Notice of Public Comment Period
Board of Pharmacy
Regulations Governing Pharmaceutical Processors
In accordance with subsection N of § 54.1-3442.6 of the Code of Virginia, the Board of Pharmacy is providing an opportunity to comment on a draft of proposed regulations for pharmaceutical processors that will be considered for adoption as an exempt action.
The proposed regulations address access to data in order to determine eligibility to enter a pharmaceutical processor or cannabis dispensing facility (Section 210) and labeling of dispensed cannabis products (Section 310).
The 2021 legislation requires posting of a notice 60 days in advance of submittals for public comment. The Board of Pharmacy is scheduled to meet on March 15, 2022 with the intent of adopting amendments to 18VAC110-60 (Regulations Governing Pharmaceutical Processors) by exempt action.

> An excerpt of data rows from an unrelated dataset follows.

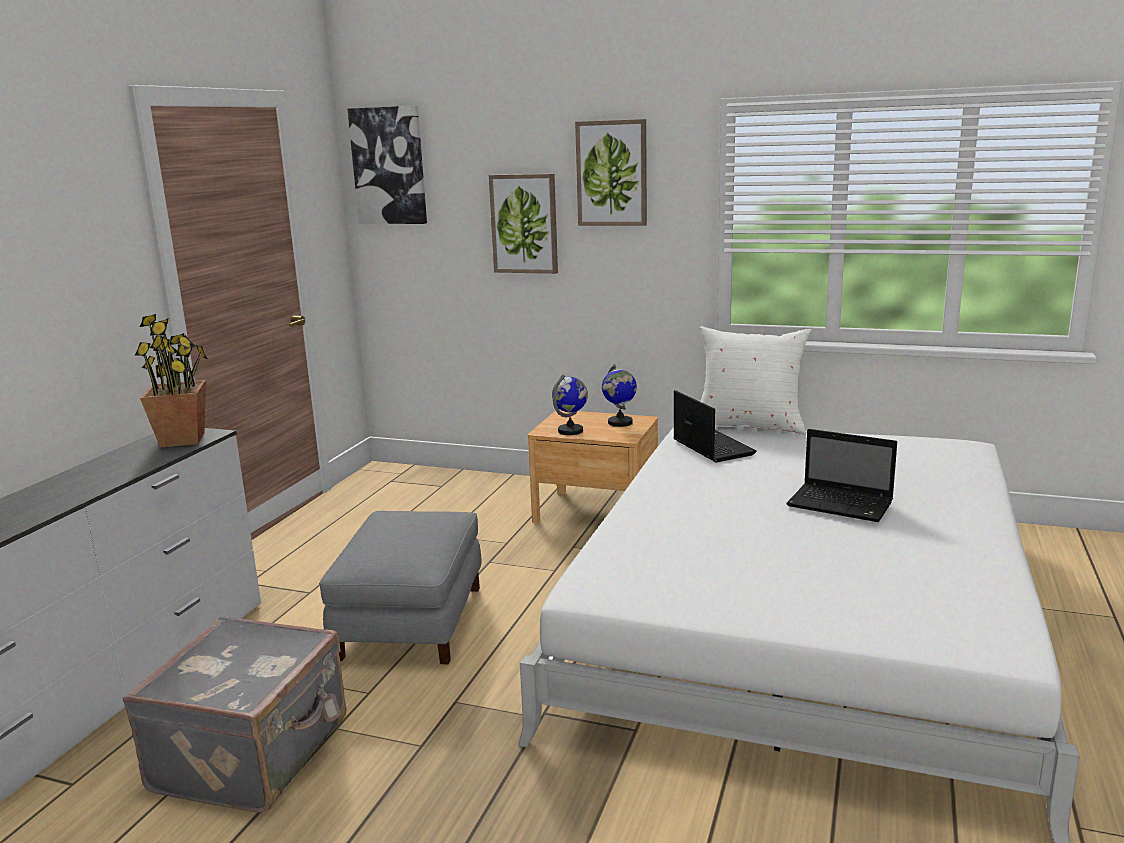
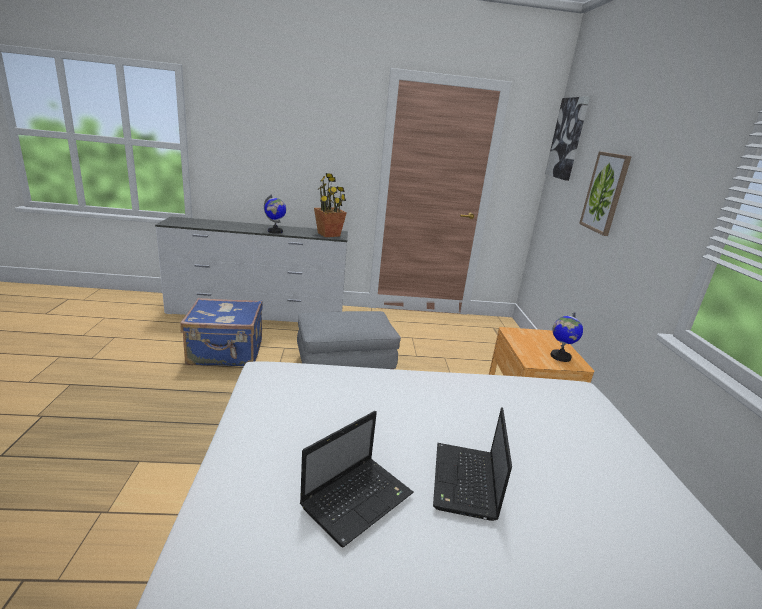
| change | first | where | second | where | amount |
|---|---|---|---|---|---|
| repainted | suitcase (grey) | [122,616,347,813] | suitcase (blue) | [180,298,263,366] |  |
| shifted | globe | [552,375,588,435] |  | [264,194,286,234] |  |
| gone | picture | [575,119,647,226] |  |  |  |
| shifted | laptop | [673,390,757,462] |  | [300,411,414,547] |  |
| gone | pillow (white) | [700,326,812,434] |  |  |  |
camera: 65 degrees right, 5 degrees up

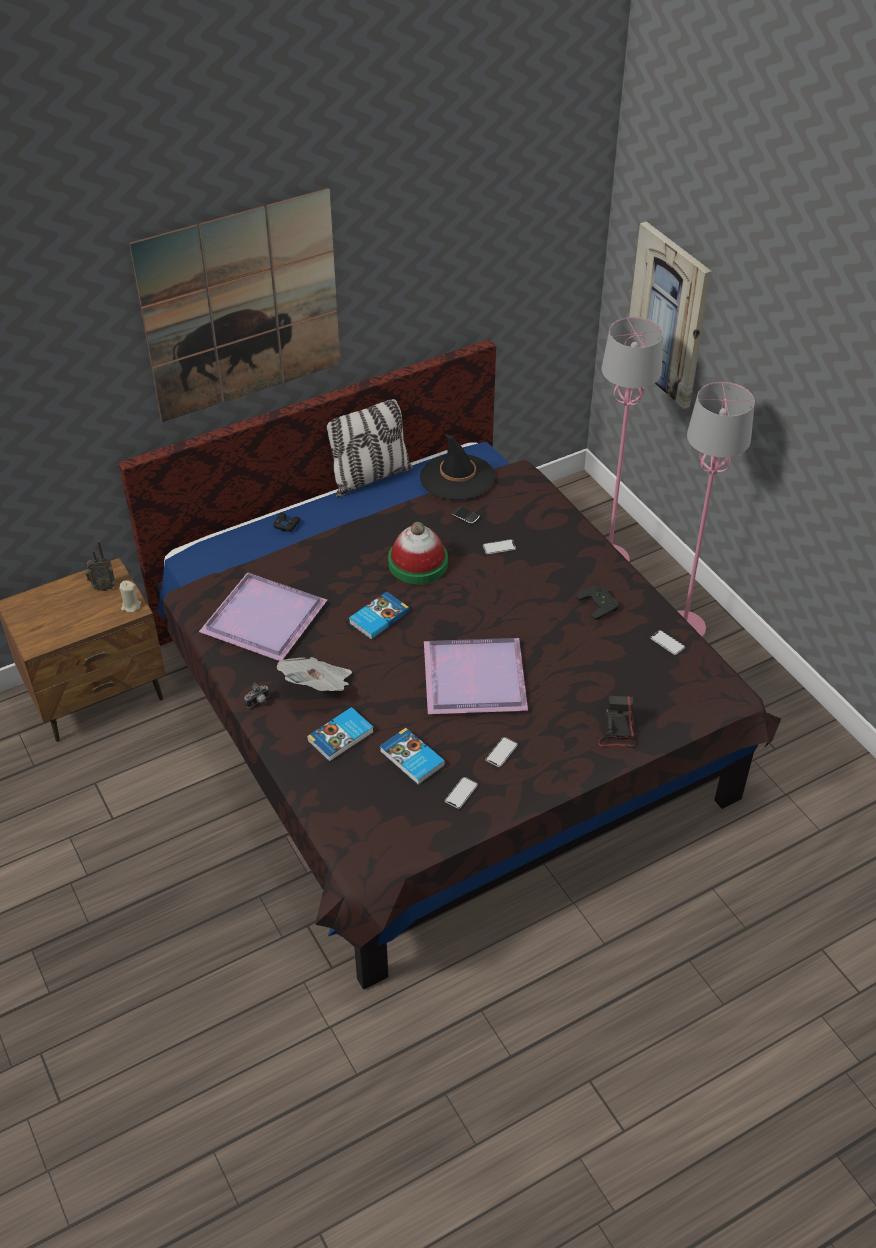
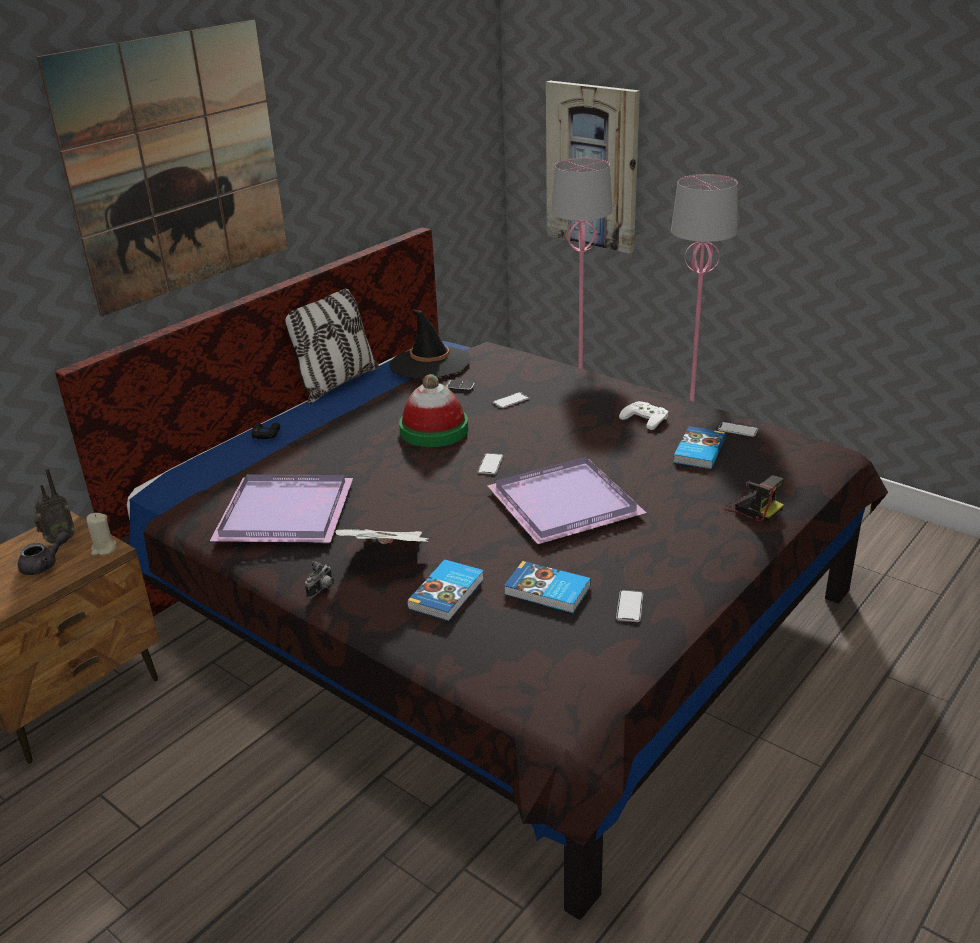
| change | first | where | second | where | amount |
|---|---|---|---|---|---|
| shifted | book | [349,591,410,640] |  | [673,426,726,469] |  |
| shifted | phone | [486,737,518,767] |  | [477,453,503,475] |  |
| repainted | game controller (black) | [576,585,619,620] | game controller (white) | [619,401,668,430] |  |
| rotated | photo camera | [598,696,635,747] |  | [724,475,784,523] | 150 degrees clockwise |
| new |  |  | teapot (grey) | [18,531,70,575] |  |
camera: 20 degrees left, 15 degrees down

The Board will receive public comment from January 3, 2022 to March 4, 2022. Comments received during that period will be included in the Board’s agenda package for the March meeting.
Comments may be sent to: firstname.lastname@example.org
Elaine J. Yeatts
Agency Regulatory Coordinator
9960 Mayland Drive
Henrico, VA 23233
Proposed amendments to 18VAC110-60: Regulations Governing Pharmaceutical Processors
18VAC110-60-210. General provisions.
A. A pharmaceutical processor or cannabis dispensing facility shall only sell cannabis products in a child-resistant, secure, and light-resistant container. Upon a written request from the registered patient, parent, legal guardian, or registered agent, the product may be dispensed in a non-child-resistant container so long as all labeling is maintained with the product.
B. Only a pharmacist may dispense cannabis products to registered patients or parents or legal guardians of patients who are minors or incapacitated adults and who are registered with the board, or to a registered agent. A pharmacy technician who meets the requirements of 18VAC110-60-170 C may assist, under the direct supervision of a pharmacist, in the dispensing and selling of cannabis products.
C. The PIC, pharmacist, responsible party, or person who is qualified to provide supervision in accordance with 18VAC110-60-170 on duty shall restrict access to the pharmaceutical processor or cannabis dispensing facility to:
1. A person whose responsibilities necessitate access to the pharmaceutical processor or cannabis dispensing facility and then for only as long as necessary to perform the person's job duties; or
2. A person who is a registered patient, parent, legal guardian, registered agent, or a companion of the patient, in which case such person shall not be permitted behind the service counter or in other areas where Cannabis plants, extracts, or cannabis products are stored.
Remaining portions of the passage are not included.